Seahawks' 'Pork Chop' Womack to miss minicamp and OTA's
By Len Pasquarelli
Updated: June 8, 2007, 12:24 PM ET
Often-injured offensive lineman Floyd Womack (aka "Pork Chop"), who has missed two dozen regular-season games because of injuries in his six-year career with Seattle, will be sidelined for the rest of the Seahawks' minicamp and organized team activities sessions (OTA) after undergoing arthroscopic surgeries on both knees.
Expected to challenge this year for the starting job at either right guard or right tackle, as coach Mike Holmgren has opened up those two positions to competition, Womack left the team's Wednesday practice early because of pain in his knees.
Team officials feel that, even with the two arthroscopic procedures, there is sufficient time for Womack to be fully recovered by the start of training camp next month.
Womack, 28, re-signed with the Seahawks this spring after first testing the unrestricted free agent market. He visited with club officials in Atlanta and Pittsburgh, and had visits set up with a few other teams, but opted to return to Seattle on a one-year contract that includes a base salary of $700,000.
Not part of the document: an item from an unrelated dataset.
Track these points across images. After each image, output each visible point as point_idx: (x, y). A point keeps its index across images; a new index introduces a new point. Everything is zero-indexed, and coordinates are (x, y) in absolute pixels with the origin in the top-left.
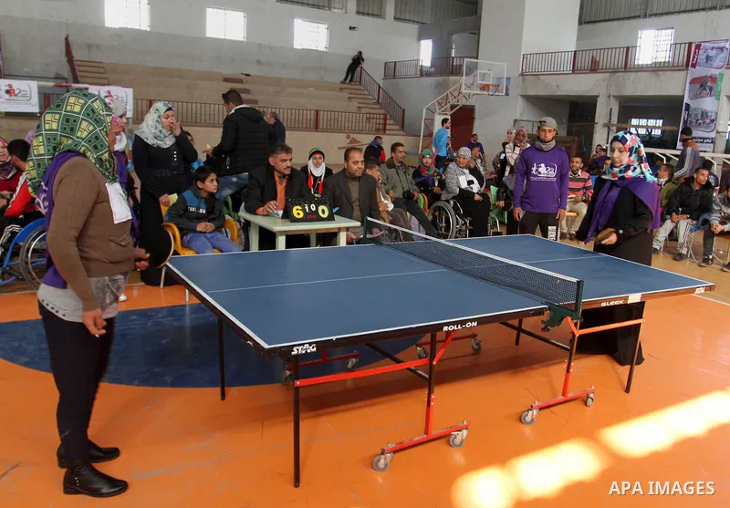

Originally, it was thought that Womack would split time at right guard with 14-year veteran Chris Gray, but that was before Holmgren announced that the starting positions on the right side of the line were up for grabs.
A former Mississippi State standout, Womack is a power-type blocker who fits best on the strong side of the offensive line, and who has logged 32 starts in 61 career appearances, while playing guard and tackle at various times. While there have been stretches in which Womack has been impressive, injuries have historically slowed his progress.
He has suffered ankle, calf, hand, head, heel, hip, knee, triceps, quadriceps and toe injuries, all of which have cost Womack playing time. As a result, Womack has logged double-digit starts only once in his career, in 2002, when he started 10 games.
Still, the Seattle coaches consider Womack, a fourth-round pick in the 2001 draft, a key player, whether as a versatile reserve or part-time starter, and they worked hard to convince him to return to the Seahawks this spring.